(SUPPLIED DATA Opens)
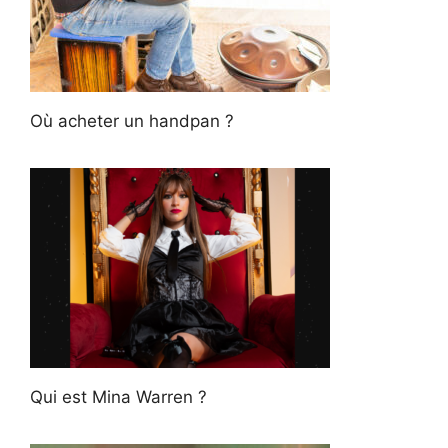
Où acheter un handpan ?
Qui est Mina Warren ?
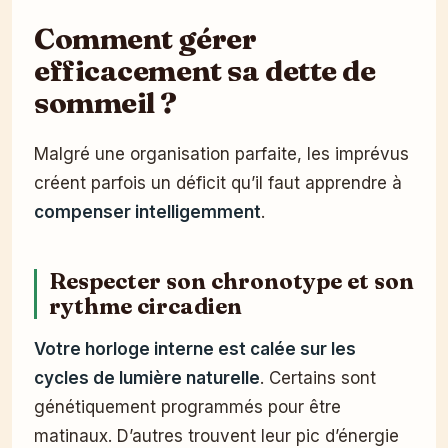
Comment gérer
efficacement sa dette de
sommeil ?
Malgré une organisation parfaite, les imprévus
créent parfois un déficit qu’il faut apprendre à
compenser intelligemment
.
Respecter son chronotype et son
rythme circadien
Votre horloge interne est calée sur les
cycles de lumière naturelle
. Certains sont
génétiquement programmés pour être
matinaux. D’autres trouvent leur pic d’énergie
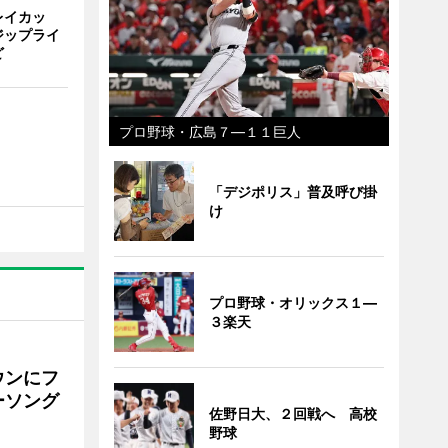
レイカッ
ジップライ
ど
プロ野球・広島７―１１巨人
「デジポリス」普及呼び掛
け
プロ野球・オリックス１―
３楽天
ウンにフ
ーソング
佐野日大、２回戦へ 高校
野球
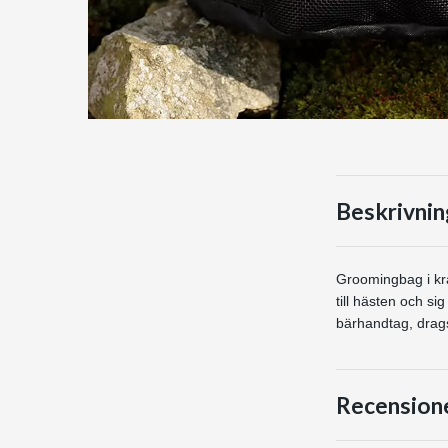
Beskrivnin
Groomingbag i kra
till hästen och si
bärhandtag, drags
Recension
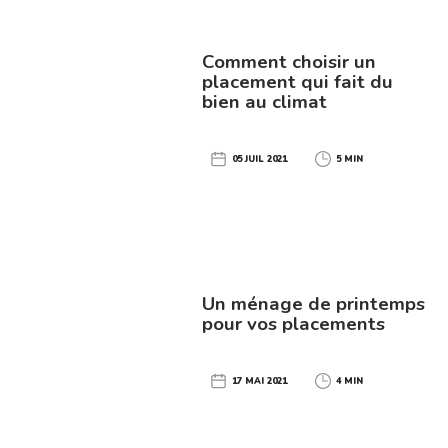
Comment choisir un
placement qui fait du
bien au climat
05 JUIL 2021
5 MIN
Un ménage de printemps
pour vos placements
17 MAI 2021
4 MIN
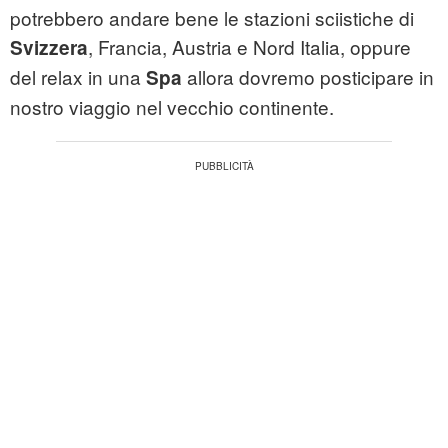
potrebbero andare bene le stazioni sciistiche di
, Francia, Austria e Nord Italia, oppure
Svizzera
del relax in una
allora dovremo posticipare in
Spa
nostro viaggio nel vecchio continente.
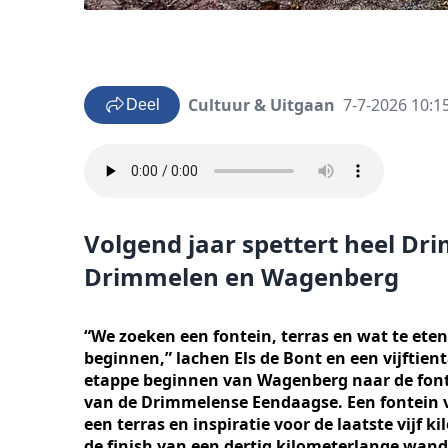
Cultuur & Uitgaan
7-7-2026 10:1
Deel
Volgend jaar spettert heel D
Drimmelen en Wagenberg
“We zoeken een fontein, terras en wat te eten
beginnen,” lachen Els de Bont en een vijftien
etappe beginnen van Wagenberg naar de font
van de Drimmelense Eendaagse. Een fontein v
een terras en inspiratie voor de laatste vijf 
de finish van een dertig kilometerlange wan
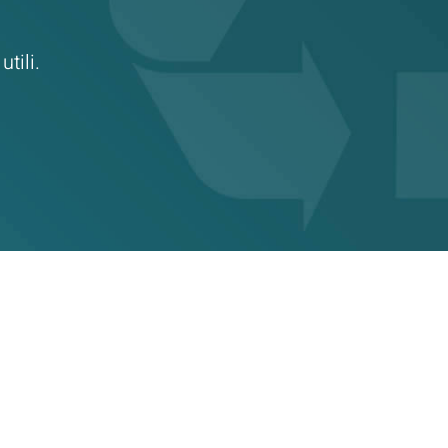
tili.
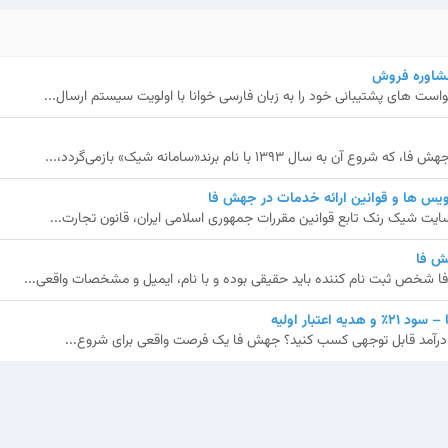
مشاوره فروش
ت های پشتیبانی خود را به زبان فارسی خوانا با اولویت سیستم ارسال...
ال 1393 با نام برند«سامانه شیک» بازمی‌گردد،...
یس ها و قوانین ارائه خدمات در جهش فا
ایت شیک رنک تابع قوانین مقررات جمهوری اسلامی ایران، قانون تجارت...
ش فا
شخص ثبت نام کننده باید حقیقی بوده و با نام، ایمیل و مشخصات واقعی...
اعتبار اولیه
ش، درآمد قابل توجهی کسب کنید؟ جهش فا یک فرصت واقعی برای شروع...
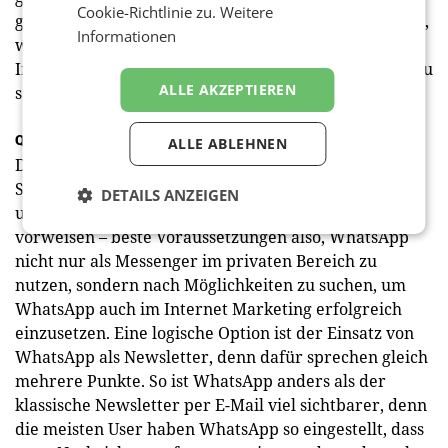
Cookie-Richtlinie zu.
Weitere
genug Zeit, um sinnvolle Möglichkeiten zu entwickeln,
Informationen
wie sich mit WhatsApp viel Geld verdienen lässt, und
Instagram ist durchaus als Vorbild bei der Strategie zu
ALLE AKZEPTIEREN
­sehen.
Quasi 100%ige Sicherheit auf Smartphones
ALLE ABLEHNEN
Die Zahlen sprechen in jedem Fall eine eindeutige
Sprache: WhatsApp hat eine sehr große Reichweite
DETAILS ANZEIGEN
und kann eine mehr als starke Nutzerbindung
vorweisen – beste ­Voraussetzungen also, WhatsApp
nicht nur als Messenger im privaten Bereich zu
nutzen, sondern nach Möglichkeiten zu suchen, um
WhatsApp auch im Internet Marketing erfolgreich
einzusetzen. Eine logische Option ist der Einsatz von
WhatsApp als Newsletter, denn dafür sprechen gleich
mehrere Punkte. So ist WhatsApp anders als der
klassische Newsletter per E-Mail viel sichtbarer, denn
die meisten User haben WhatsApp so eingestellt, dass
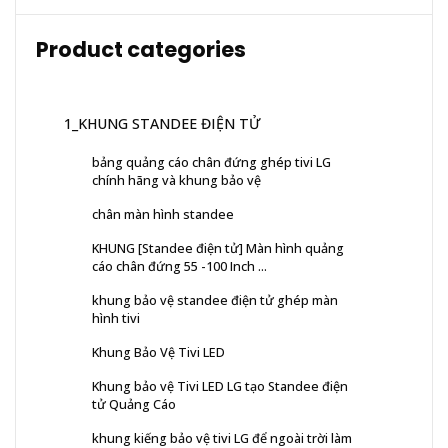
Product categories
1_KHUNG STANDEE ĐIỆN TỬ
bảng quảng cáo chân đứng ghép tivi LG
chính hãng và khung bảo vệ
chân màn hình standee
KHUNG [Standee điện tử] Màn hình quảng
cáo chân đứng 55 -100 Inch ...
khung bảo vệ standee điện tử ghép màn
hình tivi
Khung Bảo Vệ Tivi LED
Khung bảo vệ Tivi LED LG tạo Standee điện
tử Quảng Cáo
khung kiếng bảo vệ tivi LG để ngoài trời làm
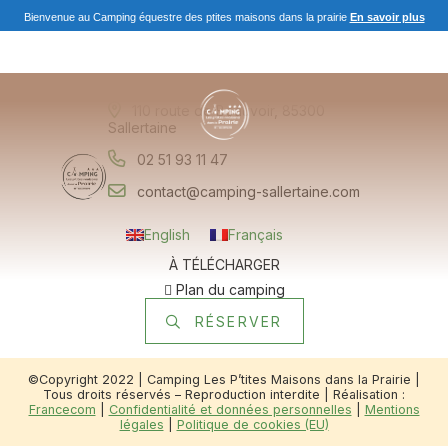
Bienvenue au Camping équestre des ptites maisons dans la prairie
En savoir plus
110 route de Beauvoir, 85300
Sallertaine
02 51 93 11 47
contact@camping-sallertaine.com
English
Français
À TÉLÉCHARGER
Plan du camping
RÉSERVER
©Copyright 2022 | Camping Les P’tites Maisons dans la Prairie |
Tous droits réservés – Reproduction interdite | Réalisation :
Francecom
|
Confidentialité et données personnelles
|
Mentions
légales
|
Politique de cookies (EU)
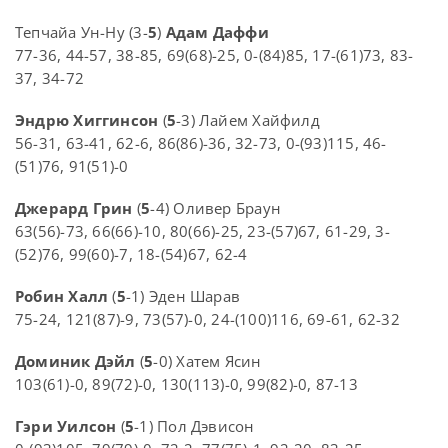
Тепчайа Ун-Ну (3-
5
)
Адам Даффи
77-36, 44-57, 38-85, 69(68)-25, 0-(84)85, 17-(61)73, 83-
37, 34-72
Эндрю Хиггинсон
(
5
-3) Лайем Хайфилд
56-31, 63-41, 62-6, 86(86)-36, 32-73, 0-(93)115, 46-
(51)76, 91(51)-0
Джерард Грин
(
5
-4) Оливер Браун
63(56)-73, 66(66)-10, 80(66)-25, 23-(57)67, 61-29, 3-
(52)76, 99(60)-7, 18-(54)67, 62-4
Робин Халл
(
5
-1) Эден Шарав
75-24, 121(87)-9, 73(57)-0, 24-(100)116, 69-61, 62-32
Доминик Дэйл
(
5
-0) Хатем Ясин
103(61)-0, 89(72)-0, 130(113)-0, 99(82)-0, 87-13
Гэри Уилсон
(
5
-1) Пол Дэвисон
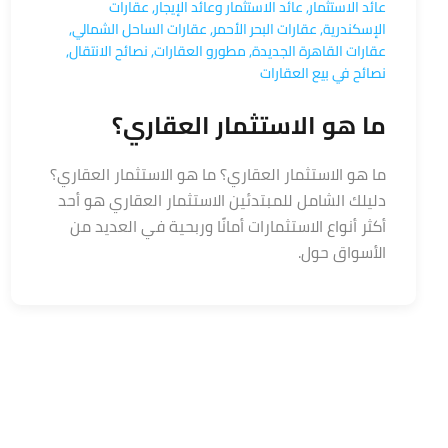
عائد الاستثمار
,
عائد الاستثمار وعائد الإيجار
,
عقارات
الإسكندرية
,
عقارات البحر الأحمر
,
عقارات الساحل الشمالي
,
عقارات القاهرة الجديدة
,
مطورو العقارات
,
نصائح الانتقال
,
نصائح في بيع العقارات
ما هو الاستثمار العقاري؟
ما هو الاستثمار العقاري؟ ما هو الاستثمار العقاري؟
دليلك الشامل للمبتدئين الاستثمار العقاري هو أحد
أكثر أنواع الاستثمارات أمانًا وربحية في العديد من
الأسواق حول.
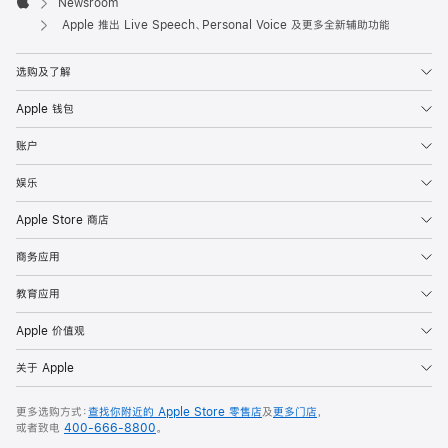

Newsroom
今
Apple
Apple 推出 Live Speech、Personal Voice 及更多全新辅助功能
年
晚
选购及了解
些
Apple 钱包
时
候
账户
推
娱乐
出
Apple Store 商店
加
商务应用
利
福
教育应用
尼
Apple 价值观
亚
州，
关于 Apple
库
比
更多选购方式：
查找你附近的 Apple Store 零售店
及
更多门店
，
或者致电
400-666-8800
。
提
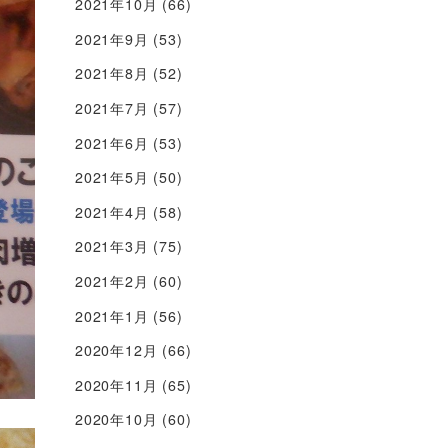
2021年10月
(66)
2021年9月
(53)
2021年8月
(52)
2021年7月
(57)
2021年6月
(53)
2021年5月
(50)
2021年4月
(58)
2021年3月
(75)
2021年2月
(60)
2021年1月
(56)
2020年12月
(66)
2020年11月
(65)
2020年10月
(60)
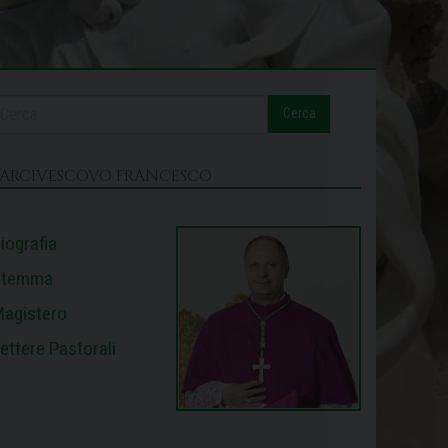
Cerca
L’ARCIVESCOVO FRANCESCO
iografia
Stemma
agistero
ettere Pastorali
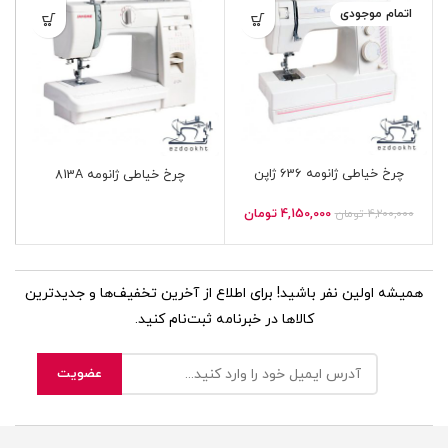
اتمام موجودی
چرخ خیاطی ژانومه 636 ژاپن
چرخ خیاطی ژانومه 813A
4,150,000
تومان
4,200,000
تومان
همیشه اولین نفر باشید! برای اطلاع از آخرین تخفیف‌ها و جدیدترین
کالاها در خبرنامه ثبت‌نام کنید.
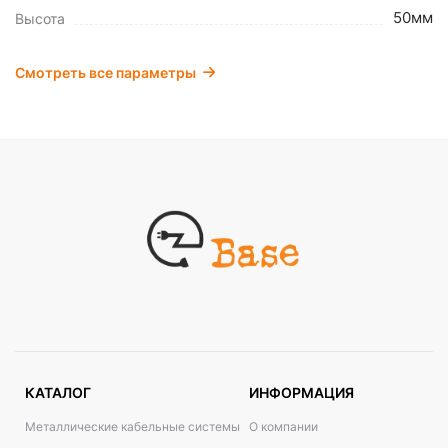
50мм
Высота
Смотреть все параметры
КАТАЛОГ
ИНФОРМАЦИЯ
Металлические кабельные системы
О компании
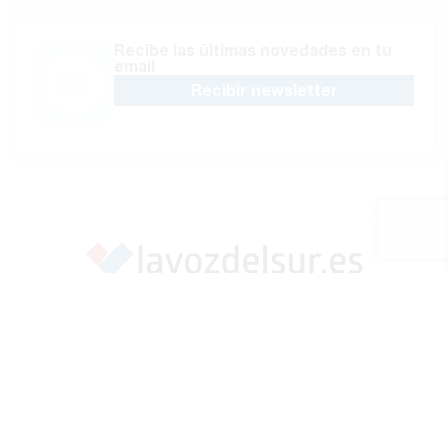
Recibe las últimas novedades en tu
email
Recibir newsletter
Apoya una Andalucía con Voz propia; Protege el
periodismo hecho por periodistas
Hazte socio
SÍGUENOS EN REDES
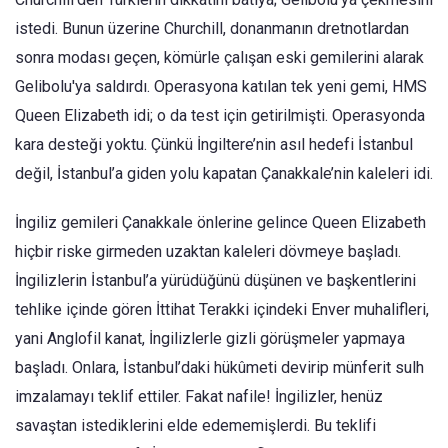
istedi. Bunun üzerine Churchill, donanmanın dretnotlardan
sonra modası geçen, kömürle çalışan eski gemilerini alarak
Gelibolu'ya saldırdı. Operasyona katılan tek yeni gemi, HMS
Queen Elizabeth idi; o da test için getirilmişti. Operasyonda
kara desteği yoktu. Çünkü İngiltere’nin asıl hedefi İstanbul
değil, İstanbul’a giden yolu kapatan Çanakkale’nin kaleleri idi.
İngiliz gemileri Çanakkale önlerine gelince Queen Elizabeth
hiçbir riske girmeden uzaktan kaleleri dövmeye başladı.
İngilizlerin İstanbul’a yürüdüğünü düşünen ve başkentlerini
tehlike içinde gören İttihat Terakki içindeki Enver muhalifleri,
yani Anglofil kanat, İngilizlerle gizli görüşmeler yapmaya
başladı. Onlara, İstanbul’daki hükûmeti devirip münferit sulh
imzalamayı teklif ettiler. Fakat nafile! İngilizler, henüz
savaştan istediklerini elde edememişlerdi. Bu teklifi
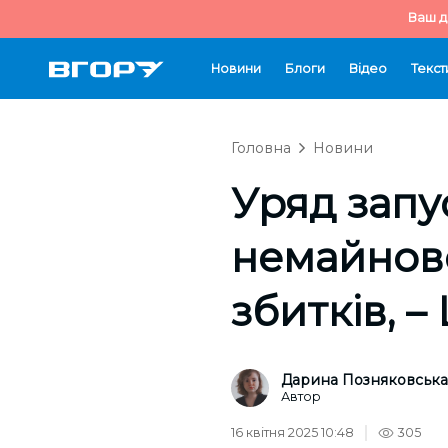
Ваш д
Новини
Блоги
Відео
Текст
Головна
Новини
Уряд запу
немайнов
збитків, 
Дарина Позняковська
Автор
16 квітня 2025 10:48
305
(SUPPLIED DATA Closes)
• JOB ITEM: Set out the material from the line with "Comment gérer" to the line with "nostro viaggio nel vecchio continente.", both included, as a Markdown table with the columns Row and Text line, numbering the rows from 1 and skipping blank lines. Leave the pictures out.

• SOLVED EXERCISE:
| Row | Text line |
|---|---|
| 1 | Comment gérer |
| 2 | efficacement sa dette de |
| 3 | sommeil ? |
| 4 | Malgré une organisation parfaite, les imprévus |
| 5 | créent parfois un déficit qu’il faut apprendre à |
| 6 | compenser intelligemment |
| 7 | . |
| 8 | Respecter son chronotype et son |
| 9 | rythme circadien |
| 10 | Votre horloge interne est calée sur les |
| 11 | cycles de lumière naturelle |
| 12 | . Certains sont |
| 13 | génétiquement programmés pour être |
| 14 | matinaux. D’autres trouvent leur pic d’énergie |
| 15 | レイカッ |
| 16 | ジップライ |
| 17 | ど |
| 18 | プロ野球・広島７―１１巨人 |
| 19 | 「デジポリス」普及呼び掛 |
| 20 | け |
| 21 | プロ野球・オリックス１― |
| 22 | ３楽天 |
| 23 | ウンにフ |
| 24 | ーソング |
| 25 | 佐野日大、２回戦へ 高校 |
| 26 | 野球 |
| 27 | Beskrivnin |
| 28 | Groomingbag i kra |
| 29 | till hästen och si |
| 30 | bärhandtag, drags |
| 31 | Recension |
| 32 | Comment choisir un |
| 33 | placement qui fait du |
| 34 | bien au climat |
| 35 | 05 JUIL 2021 |
| 36 | 5 MIN |
| 37 | Un ménage de printemps |
| 38 | pour vos placements |
| 39 | 17 MAI 2021 |
| 40 | 4 MIN |
| 41 | potrebbero andare bene le stazioni sciistiche di |
| 42 | , Francia, Austria e Nord Italia, oppure |
| 43 | Svizzera |
| 44 | del relax in una |
| 45 | allora dovremo posticipare in |
| 46 | Spa |
| 47 | nostro viaggio nel vecchio continente. |